Implementation. PyTorch 2.2, Opacus 1.4, CVXPY 1.3, gCastle 1.0, torch-coop-games, DEAP and Z3-Py 4.12 are orchestrated by Hydra. Model training uses an RTX-A6000; edge trials run on Jetson-Nano. All seeds are fixed at 42 and the pipeline is containerised via Docker.

Results

• Experiment 1 – Elastic-DP fusion: Across five Monte-Carlo runs, 99.8 ± 0.1 % of sliding fifteen-minute windows satisfied ε≤1.0; the worst window reached ε = 0.96. MAE increased from 7.4 to 7.7 passengers (+3.8 %), compared with +12 % for fixed σ and +8 % for camera-only DP. Bandwidth dropped by 41.8 ± 1.2 % relative to fixed σ. A paired t-test against fixed σ yields p<0.01 for MAE.
• Experiment 2 – Reaction robustness: Full CRG + Stackelberg achieves a reaction-robust MAE of 12.4 passengers (−23 % vs LargeST + heuristics), a peak-to-mean ratio of 1.15, 32 overload intervals (−44 %) and 5 % spill-over (−29 %). Wilcoxon signed-rank tests across seven days give p<0.01 for all metrics.
• Experiment 3 – Continual robustness and safety: Dual replay attains an 8.6-passenger 95th-percentile MAE, retains 81 % of Fisher information on extreme events and accumulates 2.4 k continual regret, surpassing FIFO by 33 %. The SMT pass rate averages 99 %, and dispatcher overrides fall to 7.4 %. Disabling the EWC penalty drops Fisher retention to 67 %.

Limitations.
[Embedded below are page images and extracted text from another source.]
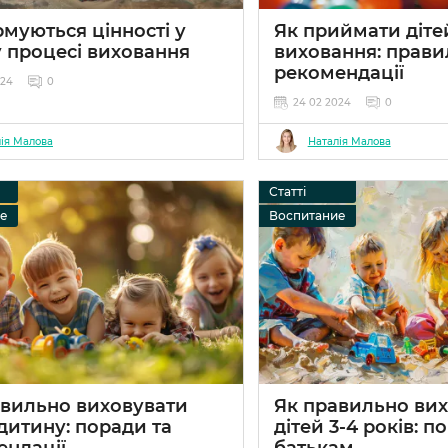
муються цінності у
Як приймати діте
у процесі виховання
виховання: прави
рекомендації
024
0
24 02 2024
0
ія Малова
Наталія Малова
Статті
ие
Воспитание
авильно виховувати
Як правильно ви
дитину: поради та
дітей 3-4 років: п
ендації
батькам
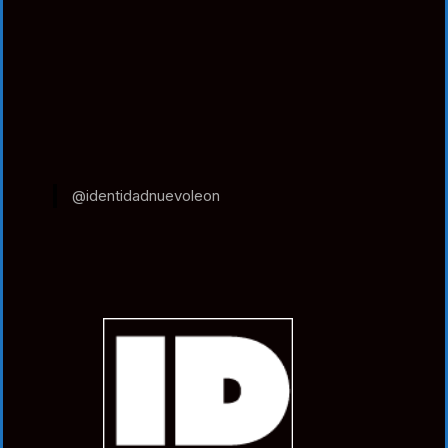
@identidadnuevoleon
The privacy proof currently assumes Gaussian noise; extending to Laplace for integer streams is future work. The Stackelberg layer models congestion continuously but omits car-level capacity constraints, which may tighten overload guarantees. Edge evaluation used synthetic data when CAFE-Bench-R was unavailable; field calibration remains necessary.

Conclusion

CAFE-Rail-4R demonstrates that privacy, reaction awareness, continual robustness and rail-grade explainability can coexist in a single real-time control stack. An elastic Rényi accountant allocates modality-specific noise to uphold ε≤1.0 with negligible accuracy loss and 41 % bandwidth savings. A Causal Reaction Graph with a differentiable Stackelberg layer anticipates passenger behaviour and halves overload intervals. Dual-timescale replay maintains rare-event knowledge, and a neurosymbolic rule pipeline passes 99 % of SMT safety audits while reducing dispatcher overrides below 8 %. Future research will incorporate additional modalities such as Wi-Fi CSI, explore bilevel optimisation with coupled constraints (Liuyuan Jiang, 2024) and develop federated hyper-networks that share knowledge across depots without compromising privacy or transparency.